Open Access News

News from the open access movement


Saturday, March 24, 2007

Fair use for Joyce scholars

Fair use has prevailed in James Joyce scholarship.  From the Stanford Law School press release:

Stanford Law School’s Fair Use Project announced today that Stanford University Acting Professor of English Carol Shloss won the right to publish her scholarship on the literary work of James Joyce online and in print....

Relying on many primary sources, Shloss’s work focuses on the life of Lucia Joyce: her unacknowledged artistic talent, her tragic life spent mostly in mental institutions, and the unrecognized influence she exerted over her father’s work. Upon learning of Shloss’s scholarship, the Joyce Estate —controlled by Joyce’s grandson Stephen James Joyce— denied her permission to quote from any of the materials the Joyce Estate controlled and repeatedly threatened Shloss with a copyright infringement suit.

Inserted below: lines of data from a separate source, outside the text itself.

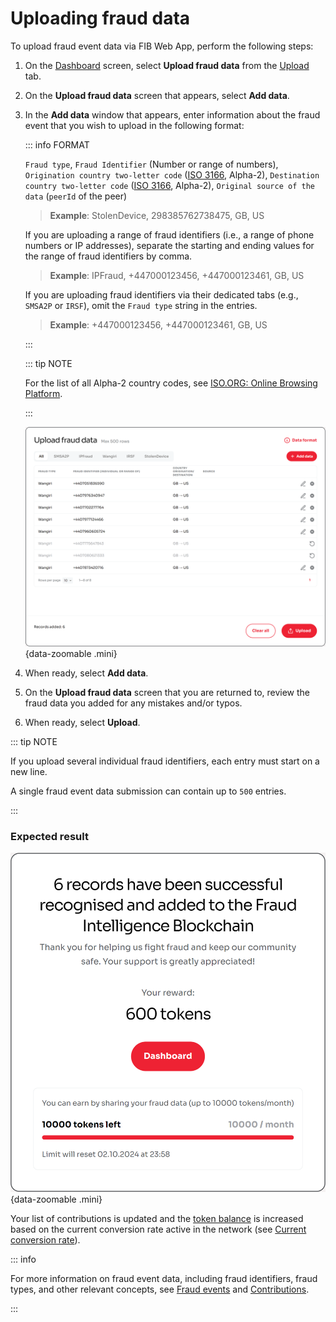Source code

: # Uploading fraud data

To upload fraud event data via FIB Web App, perform the following steps:

1. On the [Dashboard](../overview/web-interface.md#dashboard) screen, select **Upload fraud data** from the [Upload](../overview/web-interface.md#upload) tab.
2. On the **Upload fraud data** screen that appears, select **Add data**.
3. In the **Add data** window that appears, enter information about the fraud event that you wish to upload in the following format:

   ::: info FORMAT

   `Fraud type`, `Fraud Identifier` (Number or range of numbers), `Origination country two-letter code` ([ISO 3166](https://www.iso.org/iso-3166-country-codes.html), Alpha-2), `Destination country two-letter code` ([ISO 3166](https://www.iso.org/iso-3166-country-codes.html), Alpha-2), `Original source of the data` (`peerId` of the peer)

   > **Example**: StolenDevice, 298385762738475, GB, US

   If you are uploading a range of fraud identifiers (i.e., a range of phone numbers or IP addresses), separate the starting and ending values for the range of fraud identifiers by comma.

   > **Example**: IPFraud, +447000123456, +447000123461, GB, US

   If you are uploading fraud identifiers via their dedicated tabs (e.g., `SMSA2P` or `IRSF`), omit the `Fraud type` string in the entries.

   > **Example**: +447000123456, +447000123461, GB, US

   :::

   ::: tip NOTE

   For the list of all Alpha-2 country codes, see [ISO.ORG: Online Browsing Platform](https://www.iso.org/obp/ui/#search/code/).

   :::

   ![Upload fraud data](../img/s-upload.png){data-zoomable .mini}

4. When ready, select **Add data**.
5. On the **Upload fraud data** screen that you are returned to, review the fraud data you added for any mistakes and/or typos.
6. When ready, select **Upload**.

::: tip NOTE

If you upload several individual fraud identifiers, each entry must start on a new line.

A single fraud event data submission can contain up to `500` entries.

:::

### Expected result

![Fraud data successfully uploaded](../img/s-upload-success.png){data-zoomable .mini}

Your list of contributions is updated and the [token balance](../overview/web-interface.md#balance) is increased based on the current conversion rate active in the network (see [Current conversion rate](../overview/tokenomics.md#current-conversion-rate)).

::: info

For more information on fraud event data, including fraud identifiers, fraud types, and other relevant concepts, see [Fraud events](../overview/fraud-events.md) and [Contributions](../overview/contributions.md).

:::
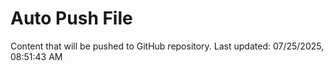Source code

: # Auto Push File

Content that will be pushed to GitHub repository.
Last updated: 07/25/2025, 08:51:43 AM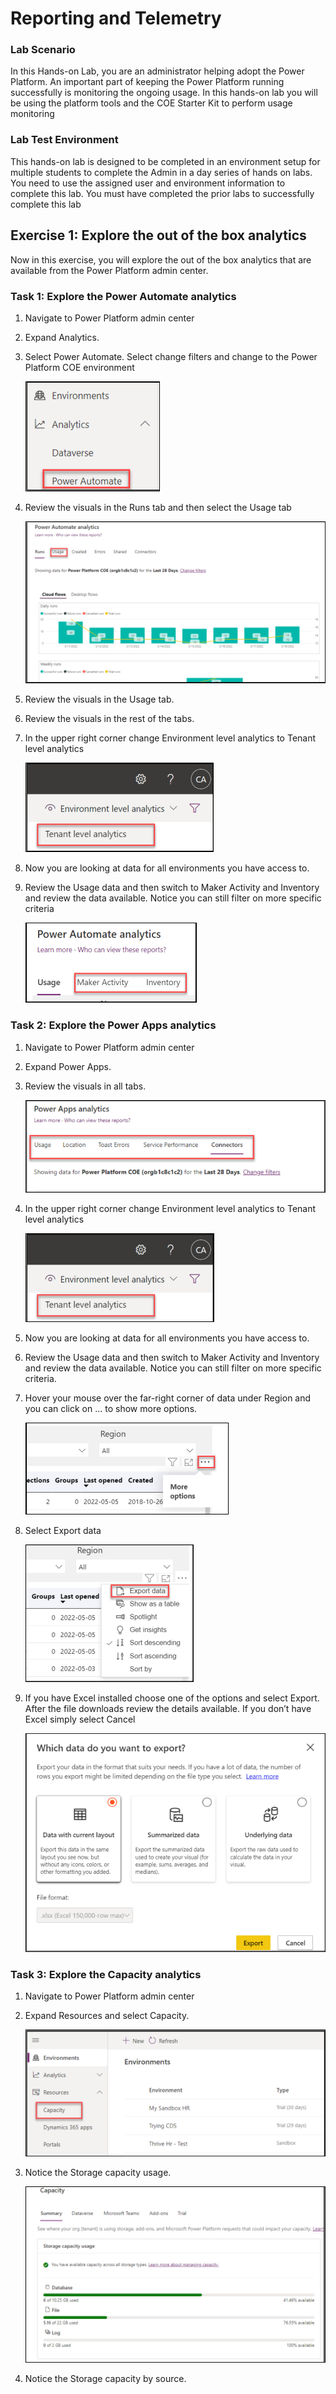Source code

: # Reporting and Telemetry

### Lab Scenario

In this Hands-on Lab, you are an administrator helping adopt the Power Platform.
An important part of keeping the Power Platform running successfully is monitoring the ongoing usage. 
In this hands-on lab you will be using the platform tools and the COE Starter Kit to perform usage 
monitoring

### Lab Test Environment

This hands-on lab is designed to be completed in an environment setup for multiple students to complete 
the Admin in a day series of hands on labs.
You need to use the assigned user and environment information to complete this lab. You must have 
completed the prior labs to successfully complete this lab

## Exercise 1: Explore the out of the box analytics

Now in this exercise, you will explore the out of the box analytics that are available from the Power 
Platform admin center.

### Task 1: Explore the Power Automate analytics

1. Navigate to Power Platform admin center
2. Expand Analytics.
3. Select Power Automate. Select change filters and change to the Power Platform COE environment

    ![](images/L02-1.png)

4. Review the visuals in the Runs tab and then select the Usage tab

    ![](images/L02-2.png)
    
5. Review the visuals in the Usage tab.
6. Review the visuals in the rest of the tabs.
7. In the upper right corner change Environment level analytics to Tenant level analytics

     ![](images/L02-3.png)
     
8. Now you are looking at data for all environments you have access to.
9. Review the Usage data and then switch to Maker Activity and Inventory and review the data available. Notice you can still filter on more specific criteria

     ![](images/L02-4.png)
     
### Task 2: Explore the Power Apps analytics

1. Navigate to Power Platform admin center
2. Expand Power Apps.
3. Review the visuals in all tabs.

    ![](images/L02-5.png)
    
4. In the upper right corner change Environment level analytics to Tenant level analytics

    ![](images/L02-6.png)
    
5. Now you are looking at data for all environments you have access to.
6. Review the Usage data and then switch to Maker Activity and Inventory and review the data available. Notice you can still filter on more specific criteria.
7. Hover your mouse over the far-right corner of data under Region and you can click on … to show more options.

    ![](images/L02-7.png)
    
8. Select Export data

    ![](images/L02-8.png)
    
9. If you have Excel installed choose one of the options and select Export. After the file downloads review the details available. If you don’t have Excel simply select Cancel

    ![](images/L02-9.png)
    
### Task 3: Explore the Capacity analytics

1. Navigate to Power Platform admin center
2. Expand Resources and select Capacity.

    ![](images/L02-10.png)
    
3. Notice the Storage capacity usage.

    ![](images/L02-11.png)
    
1. Notice the Storage capacity by source.
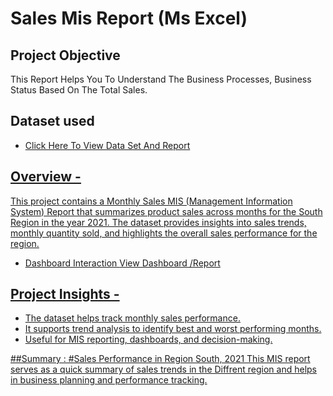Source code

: # Sales Mis Report (Ms Excel)
## Project Objective
This Report Helps You To Understand The Business Processes, Business Status Based On The Total Sales.

## Dataset used
- <a href="https://github.com/JadhavDarshan010/Simple-Mis-Report/blob/main/excel%20mis%20File%20-%201.xlsx">Click Here To View Data Set And Report


## Overview -
This project contains a Monthly Sales MIS (Management Information System) Report that summarizes product sales across months for the South Region in the year 2021.
The dataset provides insights into sales trends, monthly quantity sold, and highlights the overall sales performance for the region.

- Dashboard Interaction <a href="https://github.com/JadhavDarshan010/Simple-Mis-Report/blob/main/Mis%20Report%20Photo.png">View Dashboard /Report 


## Project Insights - 
- The dataset helps track monthly sales performance.
- It supports trend analysis to identify best and worst performing months.
- Useful for MIS reporting, dashboards, and decision-making.



##Summary :
#Sales Performance in Region South, 2021 
This MIS report serves as a quick summary of sales trends in the Diffrent region and helps in business planning and performance tracking.


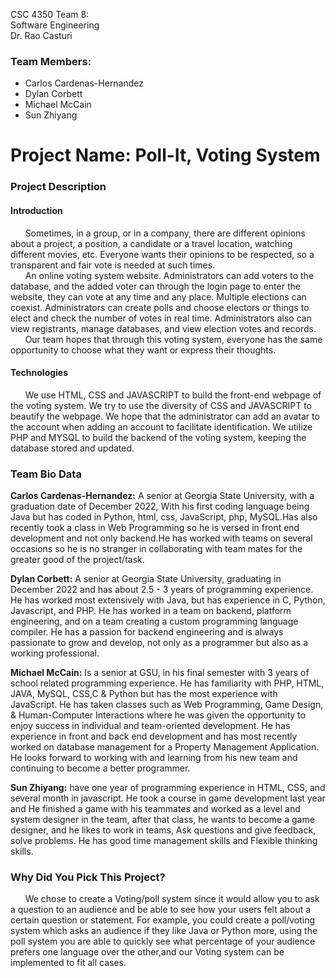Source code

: CSC 4350 Team 8:<br>
Software Engineering<br>
Dr. Rao Casturi<br>

### Team Members:

* Carlos Cardenas-Hernandez
* Dylan Corbett
* Michael McCain
* Sun Zhiyang 

# Project Name: Poll-It, Voting System

### Project Description
#### Introduction
&nbsp;&nbsp;&nbsp;&nbsp;&nbsp;&nbsp;Sometimes, in a group, or in a company, there are different opinions about a project, a position, a candidate or a travel location, watching different movies, etc. Everyone wants their opinions to be respected, so a transparent and fair vote is needed at such times. <br>
&nbsp;&nbsp;&nbsp;&nbsp;&nbsp;&nbsp;An online voting system website. Administrators can add voters to the database, and the added voter can through the login page to enter the website, they can vote at any time and any place. Multiple elections can coexist. Administrators can create polls and choose electors or things to elect and check the number of votes in real time. Administrators also can view registrants, manage databases, and view election votes and records. <br>
&nbsp;&nbsp;&nbsp;&nbsp;&nbsp;&nbsp;Our team hopes that through this voting system, everyone has the same opportunity to choose what they want or express their thoughts.

#### Technologies

&nbsp;&nbsp;&nbsp;&nbsp;&nbsp;&nbsp;We use HTML, CSS and JAVASCRIPT to build the front-end webpage of the voting system. We try to use the diversity of CSS and JAVASCRIPT to beautify the webpage. We hope that the administrator can add an avatar to the account when adding an account to facilitate identification. We utilize PHP and MYSQL to build the backend of the voting system, keeping the database stored and updated.

### Team Bio Data

**Carlos Cardenas-Hernandez:** A senior at Georgia State University, with a graduation date of December 2022, With his first coding language being Java but has coded in Python, html, css, JavaScript, php, MySQL.Has also recently took a class in Web Programming so he is versed in front end development and not only backend.He has worked with teams on several occasions so he is no stranger in collaborating with team mates for the greater good of the project/task.

**Dylan Corbett:** A senior at Georgia State University, graduating in December 2022 and has about 2.5 - 3 years of programming experience. He has worked most extensively with Java, but has experience in C, Python, Javascript, and PHP. He has worked in a team on backend, platform engineering, and on a team creating a custom programming language compiler. He has a passion for backend engineering and is always passionate to grow and develop, not only as a programmer but also as a working professional.

**Michael McCain:** Is a senior at GSU, in his final semester with 3 years of school related programming experience. He has familiarity with PHP, HTML, JAVA, MySQL, CSS,C & Python but has the most experience with JavaScript. He has taken classes such as Web Programming, Game Design, & Human-Computer Interactions where he was given the opportunity to enjoy success in individual and team-oriented development. He has experience in front and back end development and has most recently worked on database management for a Property Management Application. He looks forward to working with and learning from his new team and continuing to become a better programmer.

**Sun Zhiyang:** have one year of programming experience in HTML, CSS, and several month in javascript. He took a course in game development last year and He finished a game with his teammates and worked as a level and system designer in the team, after that class, he wants to become a game designer, and he likes to work in teams, Ask questions and give feedback, solve problems. He has good time management skills and Flexible thinking skills.

### Why Did You Pick This Project?
&nbsp;&nbsp;&nbsp;&nbsp;&nbsp;&nbsp;We chose to create a Voting/poll system since it would allow you to ask a question to an audience and be able to see how your users felt about a certain question or statement. For example, you could create a poll/voting system which asks an audience if they like Java or Python more, using the poll system you are able to quickly see what percentage of your audience prefers one language over the other,and our Voting system can be implemented to fit all cases.
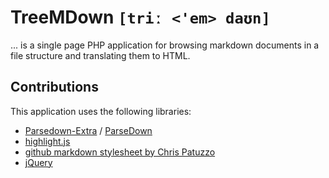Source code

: # TreeMDown `[triː <'em> daʊn]`

... is a single page PHP application for browsing markdown documents in a file structure and translating them to HTML.

## Contributions

This application uses the following libraries:

 * [Parsedown-Extra](https://github.com/erusev/parsedown-extra) / [ParseDown](http://parsedown.org)
 * [highlight.js](https://highlightjs.org)
 * [github markdown stylesheet by Chris Patuzzo](https://gist.github.com/tuzz/3331384)
 * [jQuery](http://jquery.com)
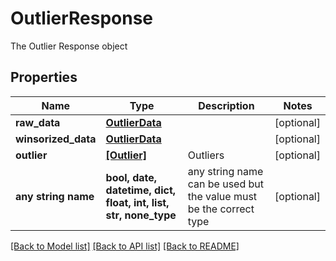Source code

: # OutlierResponse

The Outlier Response object

## Properties
Name | Type | Description | Notes
------------ | ------------- | ------------- | -------------
**raw_data** | [**OutlierData**](OutlierData.md) |  | [optional] 
**winsorized_data** | [**OutlierData**](OutlierData.md) |  | [optional] 
**outlier** | [**[Outlier]**](Outlier.md) | Outliers | [optional] 
**any string name** | **bool, date, datetime, dict, float, int, list, str, none_type** | any string name can be used but the value must be the correct type | [optional]

[[Back to Model list]](../README.md#documentation-for-models) [[Back to API list]](../README.md#documentation-for-api-endpoints) [[Back to README]](../README.md)


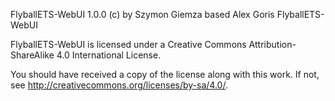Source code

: FlyballETS-WebUI 1.0.0 (c) by Szymon Giemza based Alex Goris FlyballETS-WebUI

FlyballETS-WebUI is licensed under a
Creative Commons Attribution-ShareAlike 4.0 International License.

You should have received a copy of the license along with this
work. If not, see <http://creativecommons.org/licenses/by-sa/4.0/>.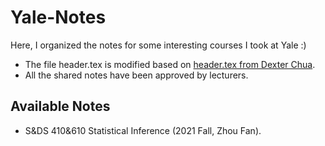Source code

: # Yale-Notes

Here, I organized the notes for some interesting courses I took at Yale :)

- The file header.tex is modified based on [header.tex from Dexter Chua](https://github.com/dalcde/cam-notes/blob/master/header.tex).
- All the shared notes have been approved by lecturers.

## Available Notes

- S&DS 410&610 Statistical Inference (2021 Fall, Zhou Fan).
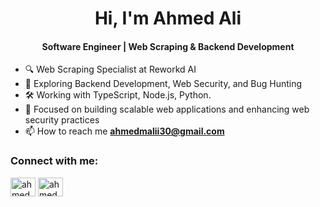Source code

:<h1 align="center">Hi, I'm Ahmed Ali</h1>
<h4 align="center">Software Engineer | Web Scraping & Backend Development</h4>

- 🔍 Web Scraping Specialist at Reworkd AI
- 🚀 Exploring Backend Development, Web Security, and Bug Hunting
- 🛠️ Working with TypeScript, Node.js, Python.
- 🧩 Focused on building scalable web applications and enhancing web security practices
- 📫 How to reach me **ahmedmalii30@gmail.com**
<h3 align="left">Connect with me:</h3>
<p align="left">
<a href="https://www.linkedin.com/in/ahmedaliiv" target="blank"><img align="center" src="https://raw.githubusercontent.com/rahuldkjain/github-profile-readme-generator/master/src/images/icons/Social/linked-in-alt.svg" alt="ahmedaliv" height="30" width="40" /></a>
<a href="https://www.leetcode.com/ahmedaliv" target="blank"><img align="center" src="https://raw.githubusercontent.com/rahuldkjain/github-profile-readme-generator/master/src/images/icons/Social/leet-code.svg" alt="ahmedaliv" height="30" width="40" /></a>
</p>
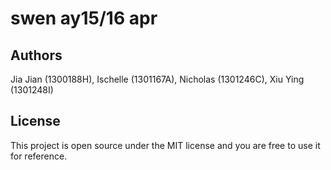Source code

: # swen ay15/16 apr
## Authors
Jia Jian (1300188H), Ischelle (1301167A), Nicholas (1301246C), Xiu Ying (1301248I)
## License
This project is open source under the MIT license and you are free to use it for reference.

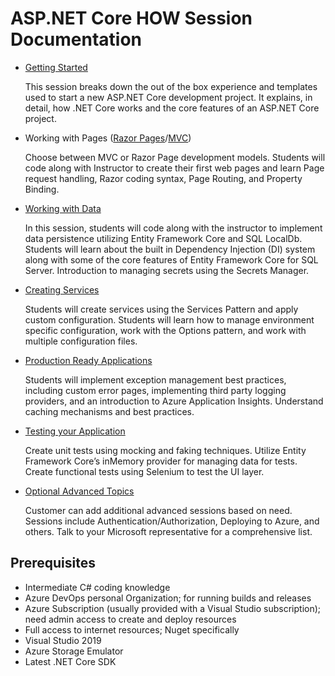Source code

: # ASP.NET Core HOW Session Documentation

- [Getting Started](1-Getting%20Started.md)

    This session breaks down the out of the box experience and templates used to start a new ASP.NET Core
    development project. It explains, in detail, how .NET Core works and the core features of an ASP.NET Core project.

- Working with Pages ([Razor Pages](2a-Working%20with%20Razor%20Pages.md)/[MVC](2b-Working%20with%20MVC.md))

    Choose between MVC or Razor Page development models. Students will code along with Instructor to create their
    first web pages and learn Page request handling, Razor coding syntax, Page Routing, and Property Binding.

- [Working with Data](3-Working%20with%20Data.md)

    In this session, students will code along with the instructor to implement data persistence utilizing Entity
    Framework Core and SQL LocalDb. Students will learn about the built in Dependency Injection (DI) system along
    with some of the core features of Entity Framework Core for SQL Server. Introduction to managing secrets using
    the Secrets Manager.

- [Creating Services](4-Creating%20Services.md)

    Students will create services using the Services Pattern and apply custom configuration. Students will learn how to
    manage environment specific configuration, work with the Options pattern, and work with multiple configuration
    files.

- [Production Ready Applications](5-Production%20Ready%20Apps.md)

    Students will implement exception management best practices, including custom error pages, implementing third
    party logging providers, and an introduction to Azure Application Insights. Understand caching mechanisms and
    best practices.

- [Testing your Application](6-Testing.md)

    Create unit tests using mocking and faking techniques. Utilize Entity Framework Core’s inMemory provider for
    managing data for tests. Create functional tests using Selenium to test the UI layer.

- [Optional Advanced Topics](7-Advanced.md)

    Customer can add additional advanced sessions based on need. Sessions include Authentication/Authorization,
    Deploying to Azure, and others. Talk to your Microsoft representative for a comprehensive list.


## Prerequisites

- Intermediate C# coding knowledge
- Azure DevOps personal Organization; for running builds and releases
- Azure Subscription (usually provided with a Visual Studio subscription); need admin access to create and deploy resources
- Full access to internet resources; Nuget specifically
- Visual Studio 2019
- Azure Storage Emulator
- Latest .NET Core SDK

The Fair Use Project and Cyberlaw Clinic filed a lawsuit on behalf of Shloss in June 2006, asking a federal court to find that she has the right to use quotations from published and unpublished material relating to James and Lucia Joyce on a scholarly website....

“The Joyce Estate has been extremely aggressive in enforcing copyrights and has threatened scholars with lawsuits even though their work qualifies under the ‘fair use’ doctrine of copyright law,” explained Anthony Falzone, who is the executive director of the Fair Use Project....“Our client got exactly what she asked for in her complaint, and more.”

“I am extraordinarily happy that Stanford's Fair Use Project has enabled an academic to do her work," said Lawrence Lessig, Stanford Law professor and director of the Stanford Center for Information and Society (CIS). "But this is just the first of a series of cases that will be necessary to establish the reality of creative freedom that the ‘fair use’ doctrine is intended to protect in theory. We will continue to defend academics threatened by overly aggressive copyright holders, as well as other creators for whom the intended protections of ‘fair use’ do not work in practice...."

Carol Shloss is expected to make her website live in the coming days [here].